C'est la troisième année consécutive que La Fondation des Femmes organise le Prix Gisèle Halimi, concours en hommage à l'illustre avocate et défenseuse des droits des femmes. Une compétition orale au fil de laquelle une dizaine de participantes vient s'exprimer sur le sujet des violences faites aux femmes, pour dénoncer le "sexisme par le verbe". En 2018, Christiane Taubira, ex-Garde des Sceaux en avait été la présidente du jury. Cette année, lors de l'édition qui a eu lieu le 7 septembre 2019 au studio 104 de la Maison de la Radio, les prestations ont été jugées par Muriel Robin (actrice), Julie Gayet (actrice et productrice), Titiou Lecoq (journaliste), Valence Borgia (avocate), Lauren Bastide (journaliste et créatrice du podcast La Poudre), Christiane Féral-Schuhl (avocate et présidente du Conseil national des barreaux), Sandrine Treiner (directrice de France Culture), Fatou Diome (autrice et présidente du jury) et Gisèle Halimi (avocate et présidente d'honneur du jury).
A l'issue d'une journée intense en témoignages et en déclaration percutantes, une concurrente s'est vu remettre le prix coup de coeur de l'événement : Catherine Zlatkovic. Sa particularité, au-delà d'un récit poignant et d'une présence indéniable sur scène, est son handicap. Catherine Zlatkovic est sourde, et parle avec le langage des signes. Un moyen d'expression qui, s'il permet aux personnes atteintes de surdité de communiquer, est bien trop peu enseigné à l'ensemble de la société, et les maintient dans une exclusion aux conséquences parfois tragiques.
Elle raconte ainsi l'histoire du féminicide de Joanna, une femme sourde retrouvée brûlée vive à son domicile par la police, le 28 juillet 2016, alors qu'elle avait déposé plusieurs fois une main courante contre son conjoint - qu'elle avait décidé de quitter. A travers ce meurtre, la lauréate s'indigne contre le fait qu'aucun agent officiel ne parle la langue des signes.
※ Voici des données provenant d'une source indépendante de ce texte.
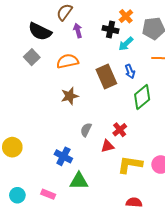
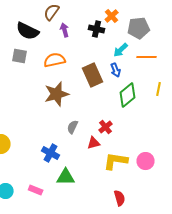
cyan arrow: (126, 44) -> (121, 50), moved
gray square: (32, 57) -> (20, 56), turned -35
brown star: (70, 96) -> (57, 94), size x1.4
red semicircle: (134, 202) -> (120, 198), turned 70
"Au commissariat, pas de langue des signes ! Dans l'hôpital, pas de langue des signes ! Dans les associations, pas de langue des signes ! Chez l'avocat, pas de langue des signes ! Jamais, jamais. Le silence partout. Et nous, découragées, on abandonne". Elle dénonce l'emprise de ce silence, qui rend la vie des femmes sourdes et en situation de handicap périlleuse. Un silence dangereux, voire mortel, car personne n'écoute leur souffrance, comme elle le souligne tristement dans le cas de Joanna : "Personne ne l'a écoutée, jusqu'à ce qu'on n'entende plus parler d'elle".
Elle martèle que les femmes en situation de handicap sont trois fois plus victimes de violences conjugales, et que 80 % des femmes en situation de handicap sont victimes de violences (un rapport de l'ONU parle également de 4 femmes sur 5). Des chiffres peu communiqués, qui témoignent de l'indifférence dans laquelle ces victimes évoluent. "A l'ère des inventions technologiques, des avancées sociétales, les institutions nous passent sous silence", poursuit-elle. Cette injustice, Catherine Zlatkovic l'a brillamment et sobrement évoquée dans son intervention qui a captivé l'audience et le jury. Elle la conclut par l'impératif : "Arrêtons de détourner le regard. Il suffit d'ouvrir ses yeux et d'écouter un minimum. Alors maintenant, on écoute, maintenant, on agit".
Le 27 septembre, 111 femmes avaient été victimes de féminicides depuis le début de l'année. Soit 10 depuis le début du Grenelle des violences conjugales.